Natural Language Processing text tagger using nltk and Python 3.

Structure

This application contains three main Python sources.

structures.py contains the data structures used to store, process and classify the text

training.py is the training facility for the model. It implements Trainer class that must be fed with texts, and it provides a shell script to do that. See more about it below.

model.py provides facilities for text tagging based on the trained model. It defines a Model class that can classify a text, given a set of Tags.

Output format

The chosen output file format for the model is a collection of file each representing a Python object, dumped by the pickle module.

The default directory for model save files is out

Training

Training can be performed either using the provided shell script or by using the interactive Jupyter notebook file.

Using shell

Browse to the root directory of this project and call python3 training.py using these arguments:

-d or --directory is the path of the training set, divided in subdirectories where each name will be the name of the corresponding Tag.

-o or --output can be used to change the path of the output directory (i.e. where pickle will save model dump files)

-l or --language is default set to 'en' (english) but can be changed according to your corpus language.

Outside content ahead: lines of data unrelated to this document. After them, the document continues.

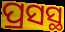
ପ୍ରସସ୍ଥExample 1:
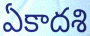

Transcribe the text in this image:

ఏకాదశి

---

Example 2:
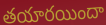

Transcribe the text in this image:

తయారయిందా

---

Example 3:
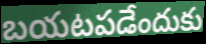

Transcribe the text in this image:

బయటపడేందుకు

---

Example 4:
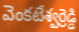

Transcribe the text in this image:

వెంకటేశ్వర్రెడ్డి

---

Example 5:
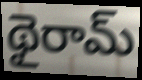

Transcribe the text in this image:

థైరామ్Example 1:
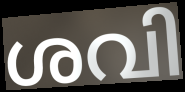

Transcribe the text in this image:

ശവി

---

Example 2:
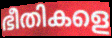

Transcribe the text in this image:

ഭീതികളെ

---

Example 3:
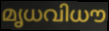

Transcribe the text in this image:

മൃധവിധൗ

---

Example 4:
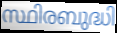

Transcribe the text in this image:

സ്ഥിരബുദ്ധി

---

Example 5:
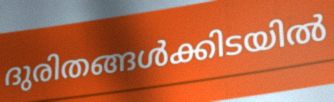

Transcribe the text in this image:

ദുരിതങ്ങൾക്കിടയിൽ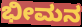
ಭೀಮನ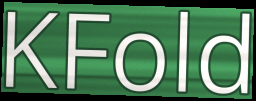
KFold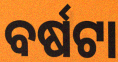
ବର୍ଷଟା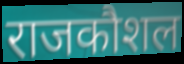
राजकौशल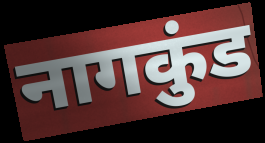
नागकुंड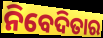
ନିବେଦିତାର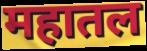
महातल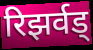
रिझर्वड्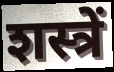
शस्त्रेंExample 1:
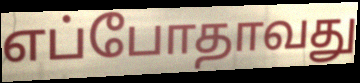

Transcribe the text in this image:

எப்போதாவது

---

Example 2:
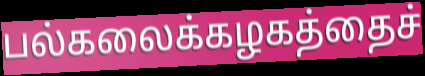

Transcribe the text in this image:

பல்கலைக்கழகத்தைச்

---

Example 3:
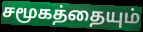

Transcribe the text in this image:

சமூகத்தையும்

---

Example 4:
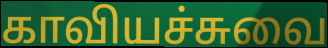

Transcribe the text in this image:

காவியச்சுவை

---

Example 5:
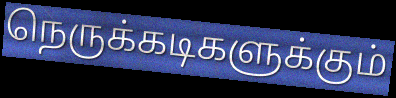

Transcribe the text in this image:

நெருக்கடிகளுக்கும்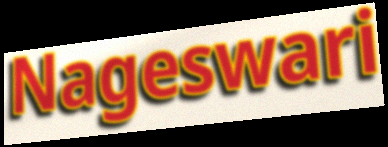
NageswariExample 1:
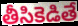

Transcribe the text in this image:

తీసికెడితే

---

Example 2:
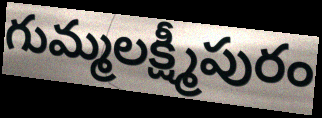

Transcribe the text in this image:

గుమ్మలక్ష్మీపురం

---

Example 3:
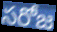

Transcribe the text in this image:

సరోజ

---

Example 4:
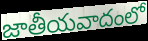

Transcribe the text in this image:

జాతీయవాదంలో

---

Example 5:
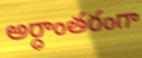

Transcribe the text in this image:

అర్ధాంతరంగాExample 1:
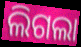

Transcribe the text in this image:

ଲିଗଲା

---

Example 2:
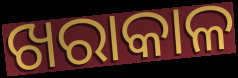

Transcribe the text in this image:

ଖରାକାଳ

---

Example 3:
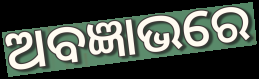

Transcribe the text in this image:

ଅବଜ୍ଞାଭରେ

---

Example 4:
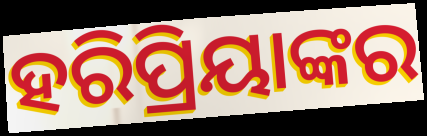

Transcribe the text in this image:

ହରିପ୍ରିୟାଙ୍କର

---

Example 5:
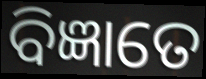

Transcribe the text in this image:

ବିଜ୍ଞାତେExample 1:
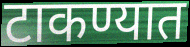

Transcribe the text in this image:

टाकण्यात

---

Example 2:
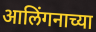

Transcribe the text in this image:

आलिंगनाच्या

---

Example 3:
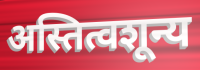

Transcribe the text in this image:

अस्तित्वशून्य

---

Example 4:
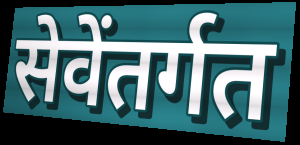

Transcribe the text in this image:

सेवेंतर्गत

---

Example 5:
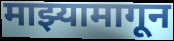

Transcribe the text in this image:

माझ्यामागून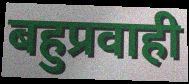
बहुप्रवाहीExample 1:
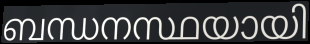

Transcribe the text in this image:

ബന്ധനസ്ഥയായി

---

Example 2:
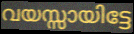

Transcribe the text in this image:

വയസ്സായിട്ടേ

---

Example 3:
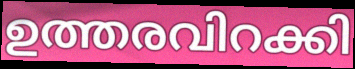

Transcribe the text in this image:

ഉത്തരവിറക്കി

N.B. Using different languages in the same corpus will produce garbage results.

Using Jupyter notebook

You can train the model using a Jupyter notebook file, various folder paths can be specified in the notebook itself. The notebook requires more packages than the shell version: seaborn, pandas, matplotlib, numpy and jupyter

Further developments

Training tasks can be highly optimized by using threads or offloading the workload to a remote server. This can be done using different libraries such as Dusk, RPyC or Pyro. But they require a scheduler and a work division policy.